Wednesday, February 23, 2022

 

Another Archival Delight from the Blue Ride Journal about the world of Riding

Wind



I fly low, a noisy bird moving through the world. I’m in it but not of it. My mouth is full of wind and my hair snaps like flags where it escapes from my helmet; my ears burn with the buffet and boom of the air around me. Air that is not a breeze but a bully, air that doesn’t slide but air that pounds and slaps and knocks me around on the back of my motorcycle.

The wind surprised me when I met it the first time on the road. It stiff armed me and left my cheeks cold and my nose burning inside like I’d inhaled hot ashes. I didn’t really take the wind seriously until I headed out across the prairies; I’d only flirted with it before then. The wind on the prairie blows hard and long, like a living spirit out there with you on the road.

A long day’s ride across a gold summer prairie will bring cold fingers of icy air in the morning that tease and pull your pants loose from your legs and invites the wind in to fondle and freeze your ankles. Your eyes tear and your nose aches from the cold and about the time you adjust to the chilly embrace the day’s wind warms and the layers come off one at a time in a sort of wind assisted strip tease. At each stop you lose another piece of gear; first the leather chaps, then the jacket, then the warm sweatshirt. By afternoon you are hot, down to a tee shirt and jeans with eyes that burn from the insistent hair dryer heat of the wind on your face. Your nose burns inside up to your eyebrows with the dry heat. When you stop for gas or a cold drink you hunt for the Vaseline, Chapstick or Carmex, anything greasy in the way of lip balm that you can squish out of a tube and smear on your mouth and use to coat the inside of your nose. Attractively greased up with Vaseline from your chin to your eyebrows you hit the road again, only to discover that now when a bug hits it sticks to the grease.




By early afternoon you are just about hammered by the freight train of wind. You have on your goggles that shut out the wind from the sides so your eyes stop tearing, your nose is full of Vaseline and dead bugs and you have put in your foam earplugs. Sort of like three monkeys in one go--see no evil, hear no evil, speak no evil. In this case it’s more like feel no wind, smell no wind and hear no wind. When you get the pain factor caused by hours in the blistering wind under control, you start to notice other things.

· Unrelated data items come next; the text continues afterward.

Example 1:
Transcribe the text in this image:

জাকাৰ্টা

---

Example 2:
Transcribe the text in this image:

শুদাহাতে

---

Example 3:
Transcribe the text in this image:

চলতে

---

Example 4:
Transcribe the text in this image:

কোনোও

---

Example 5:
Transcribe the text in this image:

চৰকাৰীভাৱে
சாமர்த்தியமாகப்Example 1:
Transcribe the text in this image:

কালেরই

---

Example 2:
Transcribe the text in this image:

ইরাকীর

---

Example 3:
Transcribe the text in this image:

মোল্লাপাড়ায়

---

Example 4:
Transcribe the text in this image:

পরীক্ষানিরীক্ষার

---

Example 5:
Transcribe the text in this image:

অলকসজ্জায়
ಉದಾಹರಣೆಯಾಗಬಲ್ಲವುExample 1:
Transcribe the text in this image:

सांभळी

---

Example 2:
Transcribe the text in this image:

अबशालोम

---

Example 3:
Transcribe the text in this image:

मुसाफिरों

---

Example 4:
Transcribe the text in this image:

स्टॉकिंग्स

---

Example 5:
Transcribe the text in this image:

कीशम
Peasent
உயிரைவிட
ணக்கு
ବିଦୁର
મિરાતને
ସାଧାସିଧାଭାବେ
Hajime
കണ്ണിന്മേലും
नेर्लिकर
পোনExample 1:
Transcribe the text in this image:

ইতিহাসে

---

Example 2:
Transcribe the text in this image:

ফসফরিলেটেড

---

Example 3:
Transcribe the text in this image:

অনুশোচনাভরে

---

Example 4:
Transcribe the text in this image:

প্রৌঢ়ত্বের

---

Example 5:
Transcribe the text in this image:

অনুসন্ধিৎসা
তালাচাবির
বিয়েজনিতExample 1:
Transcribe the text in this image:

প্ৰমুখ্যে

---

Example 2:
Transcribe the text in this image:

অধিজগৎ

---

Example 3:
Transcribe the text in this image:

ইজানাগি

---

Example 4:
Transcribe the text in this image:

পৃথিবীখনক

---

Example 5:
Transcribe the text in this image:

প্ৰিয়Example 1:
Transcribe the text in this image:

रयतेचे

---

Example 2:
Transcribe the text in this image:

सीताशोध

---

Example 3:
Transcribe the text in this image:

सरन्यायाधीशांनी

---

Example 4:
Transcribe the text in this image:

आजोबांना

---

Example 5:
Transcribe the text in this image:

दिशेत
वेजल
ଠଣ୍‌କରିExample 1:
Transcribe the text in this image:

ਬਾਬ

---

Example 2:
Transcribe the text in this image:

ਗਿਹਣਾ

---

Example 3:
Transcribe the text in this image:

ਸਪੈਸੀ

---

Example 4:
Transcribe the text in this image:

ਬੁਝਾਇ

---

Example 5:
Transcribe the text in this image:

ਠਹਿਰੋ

Things like when you ride down into a draw or a little valley the wind stops for a few seconds. You notice immediately that when you come out the other side it has changed course and is now pounding you sideways from the other direction, causing a handlebar clenching moment while you compute the new angle of lean you will be taking. I started learning the wind on my first epic ride to Sturgis.

My road partners were three firemen, who have been riding for years. Add to this the notion that firemen are, shall we say, different? These are people who enjoy running into burning buildings when the rest of us are running out—and they like it. They are not exactly ‘adrenaline junkies ‘as the phrase goes, but they do tend to live life at a level ratcheted up a notch from the rest of us and they are fairly nonchalant about the tough stuff.





On our jaunt across the country when we hit the prairies and the endless winds the stories started. As a brand new green-gilled, wet-behind-the-ears motorcyclist my eyes got bigger and my stomach got tighter with each Paul Bunyanesque tale. Horrific stories of riding in wind so strong bikes were blown across three lanes of freeway and into oncoming traffic. I heard about winds that were so blustery bikers rolled down the road tipped over to the point they could drag a hand on the pavement if they’d wanted to. I heard about headwinds so fierce your bike wouldn’t go over 20 miles an hour and tailwinds that blew you along all over the road willy-nilly like yesterday’s newspaper. I gritted my teeth and thought to myself, while adding more grease layers to my chapped face and bug collection, “Oh goody, one more novitiate terror for my list, I’ll add this one on right behind tightly wound mountain roads and gravel driveways.”

After the first ‘Windsday’ I wasn’t scared any longer, I was just cranky and irritated from the ceaseless blowing. I did get shoved all over the road when the breeze suddenly changed hats and came from the other direction; I endured headwinds, tailwinds, and side winds. One spot in South Dakota was so windy we were all leaned to the left so far it looked like we were going around a banked corner. This happened to be on a stretch of road that’s flat as a flounder and straight as a stick right to the horizon. It doesn’t feel like you are riding tipped to one side. You don’t realize it until you look at the string of riders ahead of you and realize everyone’s riding at a bizarre and drunken looking angle strung out in a line ahead of you.





Like most of the novice terrors, this one required riding through it and out the other side. Motorcycles don’t have reverse for a reason; you just have to keep going forward. You come to realize if you ride, you ride with the wind. Sometimes you ride on it and sometimes it rides on you but I have learned to always carry a few pairs of those foam earplugs stuffed in a pocket somewhere. Oh, and get used to calling the wind Mariah. She’s not going anywhere.